しかし実際には、これは研究対象そのものと、その対象に関する知識を混同しているのです。
たとえ研究対象自体はそうでなくても
Brett: 数学と物理学を比較してみましょう。素粒子物理学という分野があり、その最も深い理論は標準模型と呼ばれています。この理論は、存在するすべての基本粒子とそれらの相互作用、電子や陽子、中性子などの粒子間に働く力とその力を媒介するゲージボソンについて説明しています。

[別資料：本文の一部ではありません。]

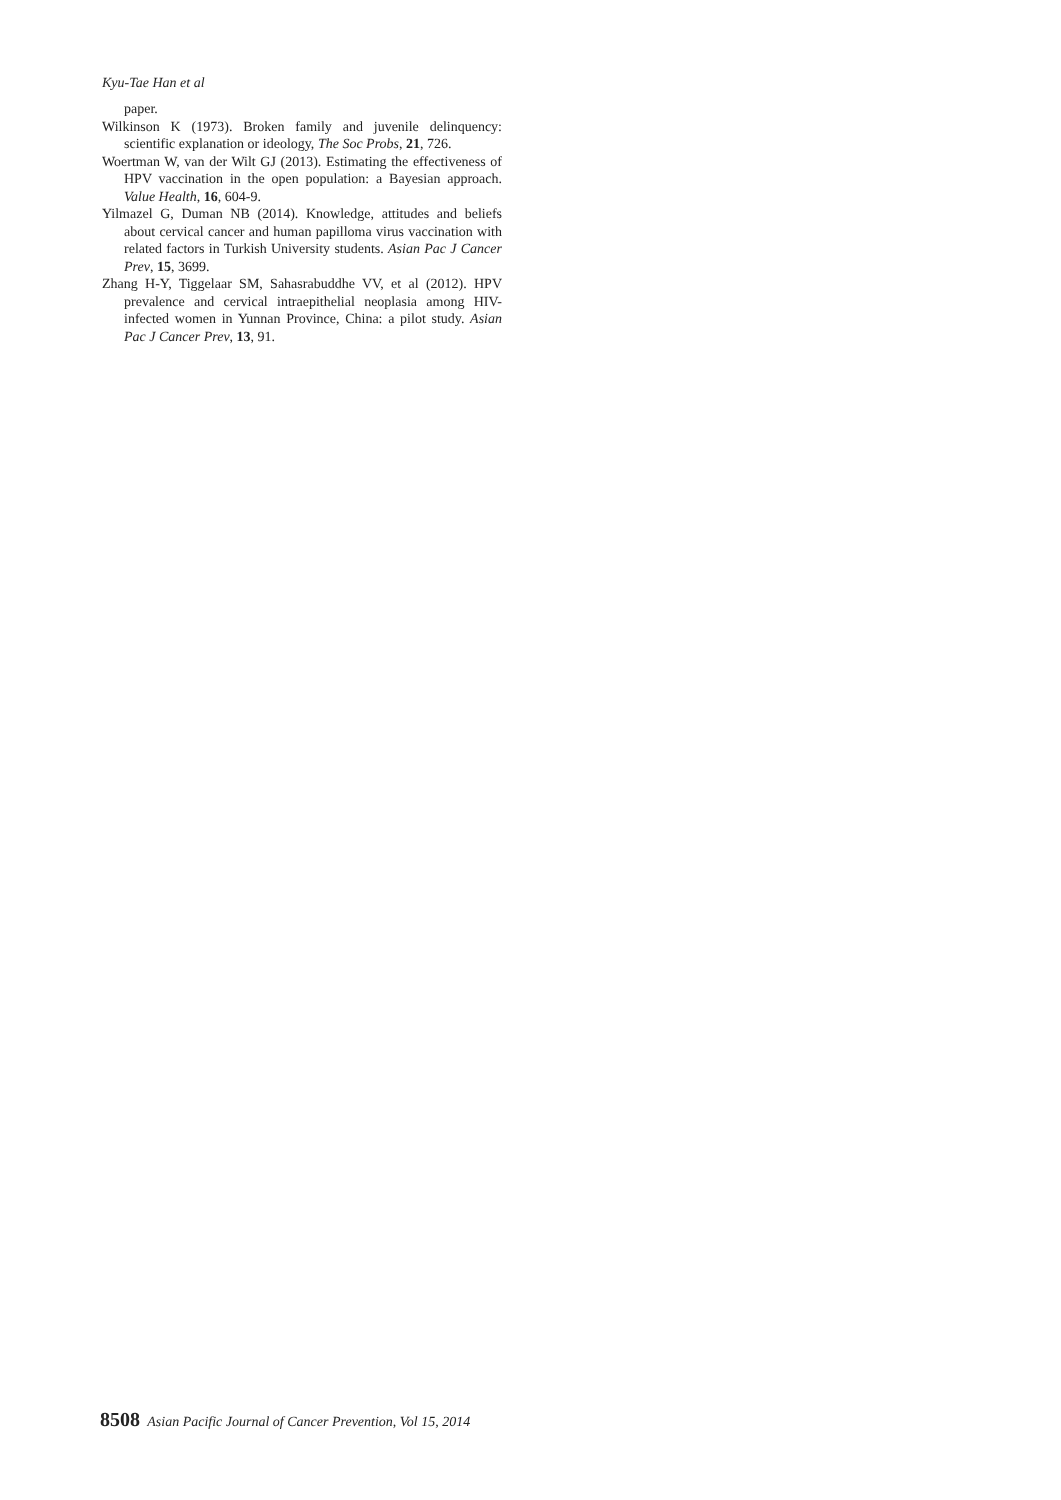Kyu-Tae Han et al
paper.
Wilkinson K (1973). Broken family and juvenile delinquency: scientific explanation or ideology, The Soc Probs, 21, 726.
Woertman W, van der Wilt GJ (2013). Estimating the effectiveness of HPV vaccination in the open population: a Bayesian approach. Value Health, 16, 604-9.
Yilmazel G, Duman NB (2014). Knowledge, attitudes and beliefs about cervical cancer and human papilloma virus vaccination with related factors in Turkish University students. Asian Pac J Cancer Prev, 15, 3699.
Zhang H-Y, Tiggelaar SM, Sahasrabuddhe VV, et al (2012). HPV prevalence and cervical intraepithelial neoplasia among HIV-infected women in Yunnan Province, China: a pilot study. Asian Pac J Cancer Prev, 13, 91.
8508 Asian Pacific Journal of Cancer Prevention, Vol 15, 2014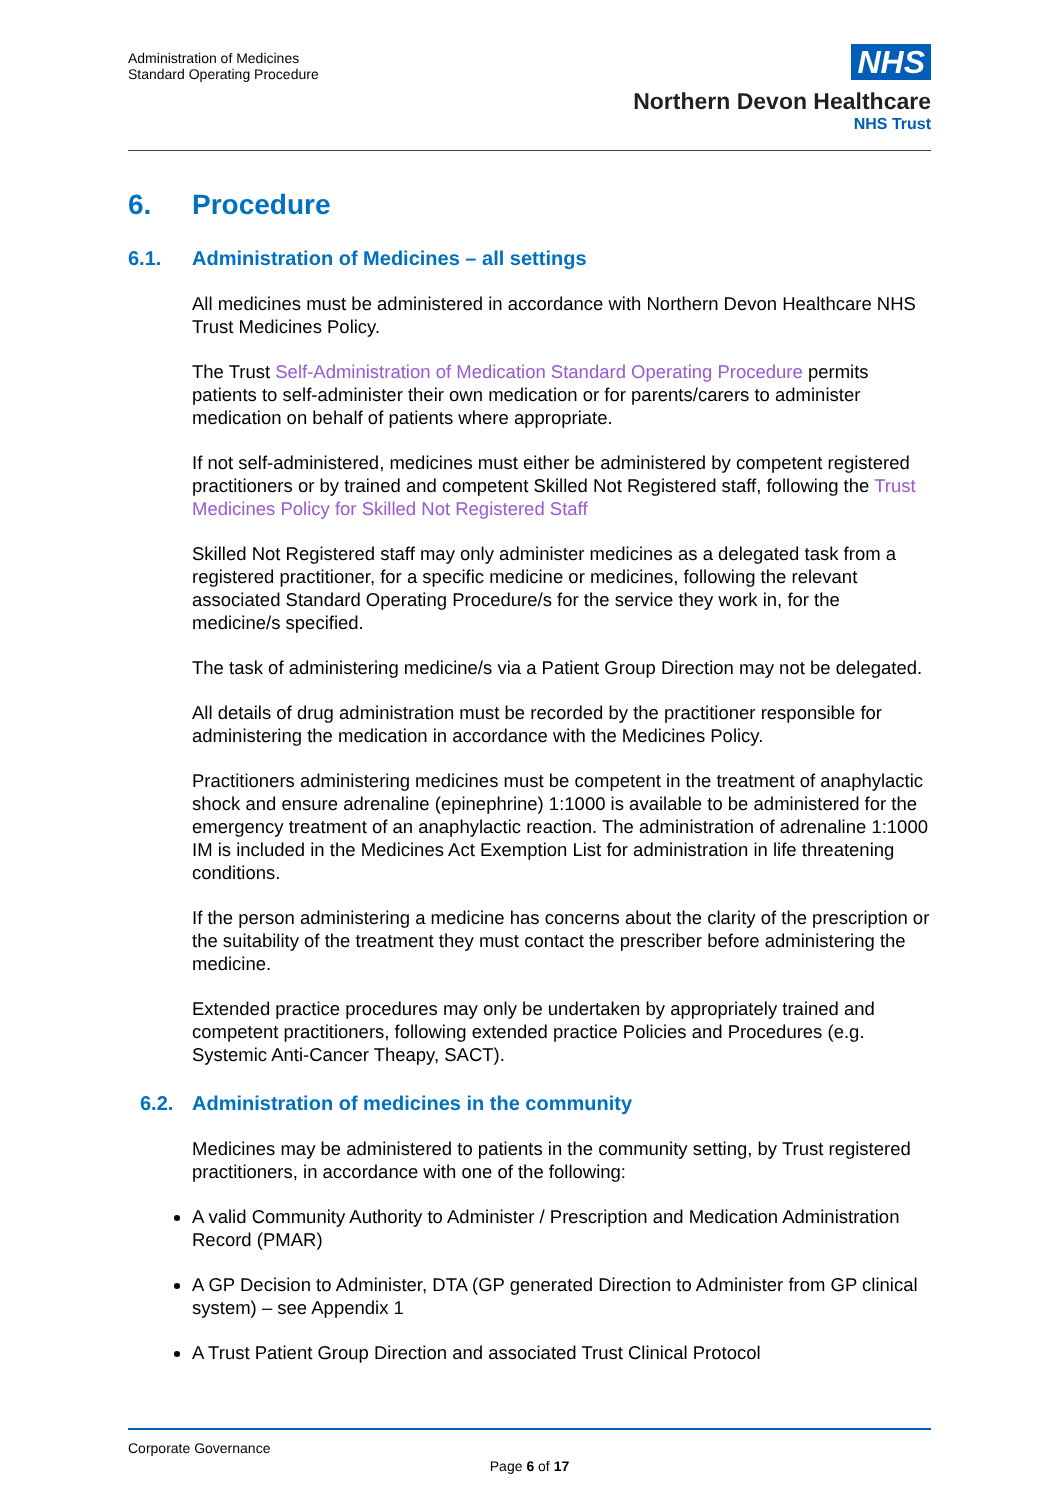Administration of Medicines
Standard Operating Procedure
NHS
Northern Devon Healthcare
NHS Trust
6. Procedure
6.1. Administration of Medicines – all settings
All medicines must be administered in accordance with Northern Devon Healthcare NHS Trust Medicines Policy.
The Trust Self-Administration of Medication Standard Operating Procedure permits patients to self-administer their own medication or for parents/carers to administer medication on behalf of patients where appropriate.
If not self-administered, medicines must either be administered by competent registered practitioners or by trained and competent Skilled Not Registered staff, following the Trust Medicines Policy for Skilled Not Registered Staff
Skilled Not Registered staff may only administer medicines as a delegated task from a registered practitioner, for a specific medicine or medicines, following the relevant associated Standard Operating Procedure/s for the service they work in, for the medicine/s specified.
The task of administering medicine/s via a Patient Group Direction may not be delegated.
All details of drug administration must be recorded by the practitioner responsible for administering the medication in accordance with the Medicines Policy.
Practitioners administering medicines must be competent in the treatment of anaphylactic shock and ensure adrenaline (epinephrine) 1:1000 is available to be administered for the emergency treatment of an anaphylactic reaction. The administration of adrenaline 1:1000 IM is included in the Medicines Act Exemption List for administration in life threatening conditions.
If the person administering a medicine has concerns about the clarity of the prescription or the suitability of the treatment they must contact the prescriber before administering the medicine.
Extended practice procedures may only be undertaken by appropriately trained and competent practitioners, following extended practice Policies and Procedures (e.g. Systemic Anti-Cancer Theapy, SACT).
6.2. Administration of medicines in the community
Medicines may be administered to patients in the community setting, by Trust registered practitioners, in accordance with one of the following:
A valid Community Authority to Administer / Prescription and Medication Administration Record (PMAR)
A GP Decision to Administer, DTA (GP generated Direction to Administer from GP clinical system) – see Appendix 1
A Trust Patient Group Direction and associated Trust Clinical Protocol
Corporate Governance
Page 6 of 17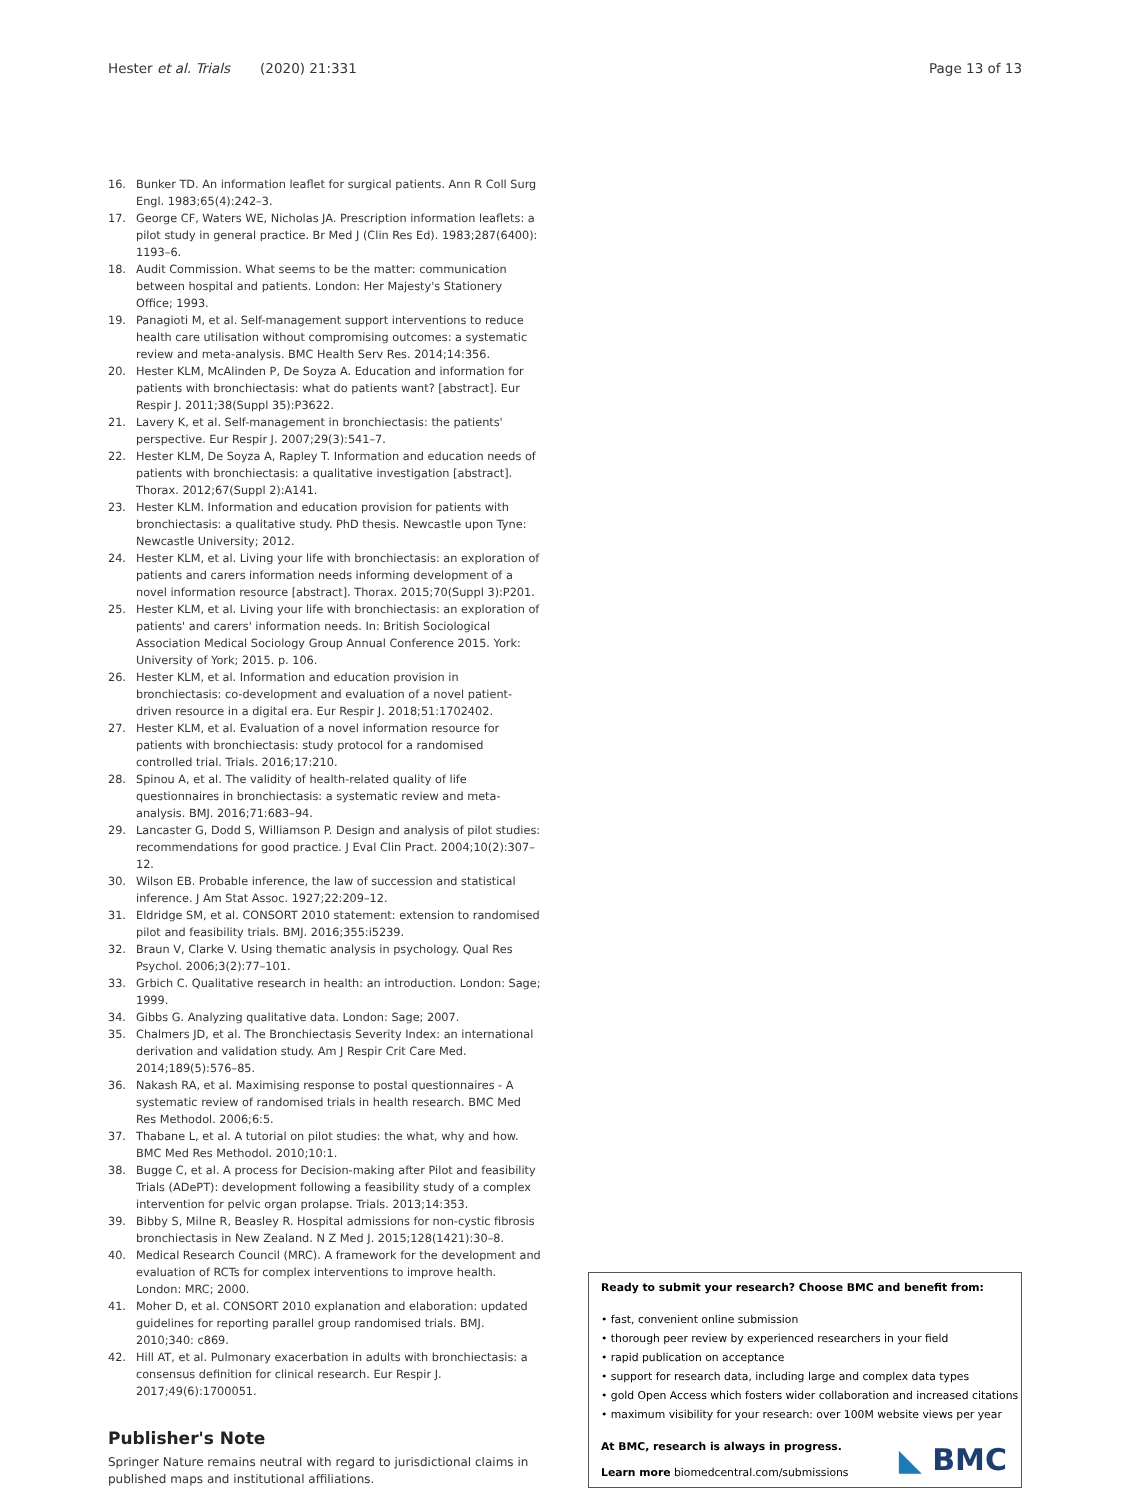Hester et al. Trials (2020) 21:331
Page 13 of 13
16. Bunker TD. An information leaflet for surgical patients. Ann R Coll Surg Engl. 1983;65(4):242–3.
17. George CF, Waters WE, Nicholas JA. Prescription information leaflets: a pilot study in general practice. Br Med J (Clin Res Ed). 1983;287(6400): 1193–6.
18. Audit Commission. What seems to be the matter: communication between hospital and patients. London: Her Majesty's Stationery Office; 1993.
19. Panagioti M, et al. Self-management support interventions to reduce health care utilisation without compromising outcomes: a systematic review and meta-analysis. BMC Health Serv Res. 2014;14:356.
20. Hester KLM, McAlinden P, De Soyza A. Education and information for patients with bronchiectasis: what do patients want? [abstract]. Eur Respir J. 2011;38(Suppl 35):P3622.
21. Lavery K, et al. Self-management in bronchiectasis: the patients' perspective. Eur Respir J. 2007;29(3):541–7.
22. Hester KLM, De Soyza A, Rapley T. Information and education needs of patients with bronchiectasis: a qualitative investigation [abstract]. Thorax. 2012;67(Suppl 2):A141.
23. Hester KLM. Information and education provision for patients with bronchiectasis: a qualitative study. PhD thesis. Newcastle upon Tyne: Newcastle University; 2012.
24. Hester KLM, et al. Living your life with bronchiectasis: an exploration of patients and carers information needs informing development of a novel information resource [abstract]. Thorax. 2015;70(Suppl 3):P201.
25. Hester KLM, et al. Living your life with bronchiectasis: an exploration of patients' and carers' information needs. In: British Sociological Association Medical Sociology Group Annual Conference 2015. York: University of York; 2015. p. 106.
26. Hester KLM, et al. Information and education provision in bronchiectasis: co-development and evaluation of a novel patient-driven resource in a digital era. Eur Respir J. 2018;51:1702402.
27. Hester KLM, et al. Evaluation of a novel information resource for patients with bronchiectasis: study protocol for a randomised controlled trial. Trials. 2016;17:210.
28. Spinou A, et al. The validity of health-related quality of life questionnaires in bronchiectasis: a systematic review and meta-analysis. BMJ. 2016;71:683–94.
29. Lancaster G, Dodd S, Williamson P. Design and analysis of pilot studies: recommendations for good practice. J Eval Clin Pract. 2004;10(2):307–12.
30. Wilson EB. Probable inference, the law of succession and statistical inference. J Am Stat Assoc. 1927;22:209–12.
31. Eldridge SM, et al. CONSORT 2010 statement: extension to randomised pilot and feasibility trials. BMJ. 2016;355:i5239.
32. Braun V, Clarke V. Using thematic analysis in psychology. Qual Res Psychol. 2006;3(2):77–101.
33. Grbich C. Qualitative research in health: an introduction. London: Sage; 1999.
34. Gibbs G. Analyzing qualitative data. London: Sage; 2007.
35. Chalmers JD, et al. The Bronchiectasis Severity Index: an international derivation and validation study. Am J Respir Crit Care Med. 2014;189(5):576–85.
36. Nakash RA, et al. Maximising response to postal questionnaires - A systematic review of randomised trials in health research. BMC Med Res Methodol. 2006;6:5.
37. Thabane L, et al. A tutorial on pilot studies: the what, why and how. BMC Med Res Methodol. 2010;10:1.
38. Bugge C, et al. A process for Decision-making after Pilot and feasibility Trials (ADePT): development following a feasibility study of a complex intervention for pelvic organ prolapse. Trials. 2013;14:353.
39. Bibby S, Milne R, Beasley R. Hospital admissions for non-cystic fibrosis bronchiectasis in New Zealand. N Z Med J. 2015;128(1421):30–8.
40. Medical Research Council (MRC). A framework for the development and evaluation of RCTs for complex interventions to improve health. London: MRC; 2000.
41. Moher D, et al. CONSORT 2010 explanation and elaboration: updated guidelines for reporting parallel group randomised trials. BMJ. 2010;340: c869.
42. Hill AT, et al. Pulmonary exacerbation in adults with bronchiectasis: a consensus definition for clinical research. Eur Respir J. 2017;49(6):1700051.
Publisher's Note
Springer Nature remains neutral with regard to jurisdictional claims in published maps and institutional affiliations.
Ready to submit your research? Choose BMC and benefit from:
• fast, convenient online submission
• thorough peer review by experienced researchers in your field
• rapid publication on acceptance
• support for research data, including large and complex data types
• gold Open Access which fosters wider collaboration and increased citations
• maximum visibility for your research: over 100M website views per year
At BMC, research is always in progress.
Learn more biomedcentral.com/submissions
◣ BMC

物質は何からできているのでしょうか。物理学の標準模型が説明する粒子からできていると言えます。しかし、これらの基本粒子自体がさらに小さな粒子で構成されている可能性を否定できるでしょうか。string theoryと呼ばれる、より深い理論の可能性も存在します。つまり、最も基本的な粒子に関する私たちの知識と、実際に存在する最も基本的な粒子は、異なる可能性があるのです。
数学においても同様です。Deutschが説明するように、数学は必然的真理を解明しようとする分野です。素粒子物理学の研究対象が基本粒子であるように、数学の研究対象は必然的真理なのです。
しかし、素粒子物理学の研究対象が基本粒子だからといって、実際に基本粒子を発見できているとは限りません。最大の加速器で観測できる最小の粒子を見つけているに過ぎないのです。
粒子加速器がさらに大きければ、それらの粒子の中にさらなる粒子を発見できるかもしれません。
これが素粒子物理学の歴史でした。かつては原子が最も基本的な粒子だと考えられていました。しかし、原子の中に原子核と電子があることが分かりました。原子核の中には陽子と中性子があり、さらに陽子と中性子はクォークで構成されていることが判明しました。これが現在の到達点です。現時点では、クォークと電子が基本粒子とされています。
しかし、だからといって素粒子物理学がここで終わるわけではありません。これらの極小粒子の内部に何があるのかについて、さらなる理論が必要とされています。
数学と比較すると、必然的真理が数学の研究対象である以上、数学者は必然的真理に関する知識の創造に携わっています。数学者の脳は物理的な対象であり、すべての物理的対象は熱力学第二法則による劣化や、人間が犯しがちな通常の思考の誤りの影響を受けます。そのため、数学者も他の誰とも同じように誤りを犯す可能性があります。したがって、彼らが証明したことにも誤りが含まれる可能性があるのです。
Naval: この点について理解すると、数学は創造的な行為であるため、誤りの可能性があるということですね。決して完成することはなく、公理のどこかに誤りが潜んでいる可能性があります。